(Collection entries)

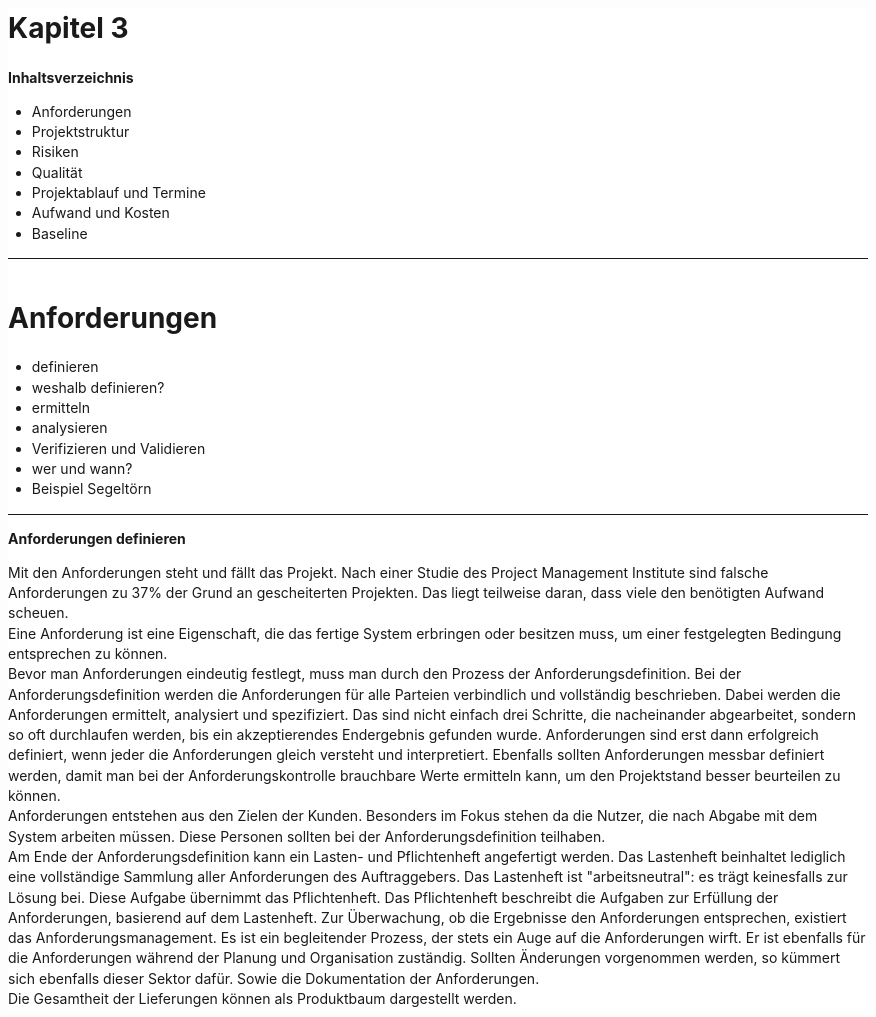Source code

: ﻿
# Kapitel 3

**Inhaltsverzeichnis**  
- Anforderungen
- Projektstruktur
- Risiken
- Qualität
- Projektablauf und Termine
- Aufwand und Kosten
- Baseline

---

# Anforderungen

- definieren
- weshalb definieren?
- ermitteln
- analysieren
- Verifizieren und Validieren
- wer und wann?
- Beispiel Segeltörn

---
**Anforderungen definieren**  

Mit den Anforderungen steht und fällt das Projekt. Nach einer Studie des Project Management Institute sind falsche Anforderungen zu 37% der Grund an gescheiterten Projekten. Das liegt teilweise daran, dass viele den benötigten Aufwand scheuen.  
Eine Anforderung ist eine Eigenschaft, die das fertige System erbringen oder besitzen muss, um einer festgelegten Bedingung entsprechen zu können.  
Bevor man Anforderungen eindeutig festlegt, muss man durch den Prozess der Anforderungsdefinition. Bei der Anforderungsdefinition werden die Anforderungen für alle Parteien verbindlich und vollständig beschrieben. Dabei werden die Anforderungen ermittelt, analysiert und spezifiziert.  Das sind nicht einfach drei Schritte, die nacheinander abgearbeitet, sondern so oft durchlaufen werden, bis ein akzeptierendes Endergebnis gefunden wurde. Anforderungen sind erst dann erfolgreich definiert, wenn jeder die Anforderungen gleich versteht und interpretiert. Ebenfalls sollten Anforderungen messbar definiert werden, damit man bei der Anforderungskontrolle brauchbare Werte ermitteln kann, um den Projektstand besser beurteilen zu können.  
Anforderungen entstehen aus den Zielen der Kunden. Besonders im Fokus stehen da die Nutzer, die nach Abgabe mit dem System arbeiten müssen. Diese Personen sollten bei der Anforderungsdefinition teilhaben.  
Am Ende der Anforderungsdefinition kann ein Lasten- und Pflichtenheft angefertigt werden. Das Lastenheft beinhaltet lediglich eine vollständige Sammlung aller Anforderungen des Auftraggebers. Das Lastenheft ist "arbeitsneutral": es trägt keinesfalls zur Lösung bei. Diese Aufgabe übernimmt das Pflichtenheft. Das Pflichtenheft beschreibt die Aufgaben zur Erfüllung der Anforderungen, basierend auf dem Lastenheft. 
Zur Überwachung, ob die Ergebnisse den Anforderungen entsprechen, existiert das Anforderungsmanagement. Es ist ein begleitender Prozess, der stets ein Auge auf die Anforderungen wirft. Er ist ebenfalls für die Anforderungen während der Planung und Organisation zuständig. Sollten Änderungen vorgenommen werden, so kümmert sich ebenfalls dieser Sektor dafür. Sowie die Dokumentation der Anforderungen.  
Die Gesamtheit der Lieferungen können als Produktbaum dargestellt werden.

- [WHAT IS NEEDED]
Which of the lines above hold the string "definieren"? Copy each one.

- [ANSWER BOX]
- definieren
- weshalb definieren?
**Anforderungen definieren**  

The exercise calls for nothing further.